Here we might draw on the parable of the talents as recounted by Luke.  “Well done, good slave, because you have been trustworthy in a very small thing, take charge of ten cities” (Luke 19:17), because you have proved faithful with much, I will give you more.  So says the king to the servant who has taken all that she has been given and made it worth so much more.

The problem I sometimes have with this parable is that the servants who do well seem, at least partly, motivated by the fact that their master is a harsh and demanding man.  They respond in fear.  In the economy of God, I would rather think that I might give much for my faith because what I have has been given to me in faith.  I take that with which you have entrusted me, O God, and multiply it in the joy of being your faithful servant and trustworthy steward.

Herman Weinlick again writes of the parable, “We usually think of this parable of the talents as about money. But it is really about much more. It is about the varied gifts God has given to all of us and how they can multiply when we put them to work.” And he concludes, “So much of Jesus’ words and his life with his closest followers is about reminding them of how much they can do, how much they can be used by God in continuing the work of Jesus in bringing God’s healing and reconciling touch, when they are faithful stewards of what God has given them.”
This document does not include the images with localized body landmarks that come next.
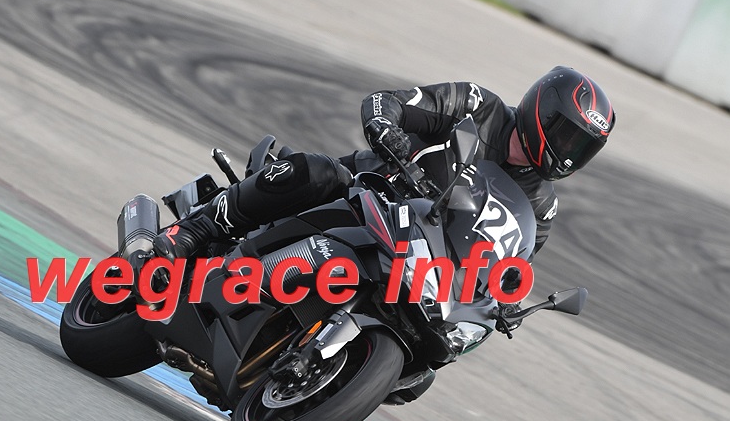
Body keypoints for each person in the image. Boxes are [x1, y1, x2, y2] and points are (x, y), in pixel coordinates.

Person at [154, 66, 615, 266]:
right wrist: (385, 126)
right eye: (567, 135)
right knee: (316, 172)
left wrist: (505, 298)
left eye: (583, 147)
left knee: (421, 371)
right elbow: (388, 101)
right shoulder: (479, 106)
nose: (568, 152)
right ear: (542, 111)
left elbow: (508, 269)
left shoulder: (542, 206)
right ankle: (196, 229)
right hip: (367, 192)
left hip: (422, 258)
Then there is “Found Faithful with All.”  Here we are reminded of Matthew’s stories of the treasure in the field and the pearl of great price.  “The kingdom of heaven is like treasure hidden in a field, which someone found and hid; then in his joy he goes and sells all that he has and buys that field. Again, the kingdom of heaven is like a merchant in search of fine pearls; on finding one pearl of great value, he went and sold all that he had and bought it” (Matthew 13:44-46).

God’s reign is of such value that it is worth risking all to invest in its coming.  Those who are faithful stewards of all they have will know the joy of God’s gracious welcome into that realm.  The money, the stuff, the material resources we accumulate are nothing compared to the treasure hidden in the field or the pearl of great price that is God’s reign on earth.  It is worth everything.

Once more Weinlick tells this tale.  “I have two friends who, in different cities, lead intentional communities: persons who live under one roof, share space, share income, and try to minister in their neighborhood. They do this because they understand all things as a gift from God. They do this because they are trying to live in solidarity with their neighbors who are poor or homeless.”  Ironically this is may be precisely what that treasure in the field, that pearl of great price, the kingdom of heaven, looks like, if we have eyes to see.

Writing also of the early church described in Acts in which “the whole group of those who believed were of one heart and soul, and no one claimed private ownership of any possessions, but everything they owned was held in common” (Acts 4:32), Weinlick says, “…such communities, both in the first century and now, remind us that we are responsible, as stewards, to be faithful, to use well all that we have, including money.” “We give thee but thine own, whate’er the gift may be; all that we have is thine alone, a trust, O God from thee.”

So we are in that season of the year when we are asked if we will be found faithful – in little, making the most of the smallest resource that we have; with much, sharing from our abundance with those in need; with all, recognizing that all we have and are is rooted and ground in the grace and generosity of God who made us in God’s own image with that same possibility of grace and generosity.  Will we be able to claim, with Paul, that we are faithful servants of Christ and stewards of God’s mysteries who have been found trustworthy?  For with the blessings we bless, we will be blessed.  Amen.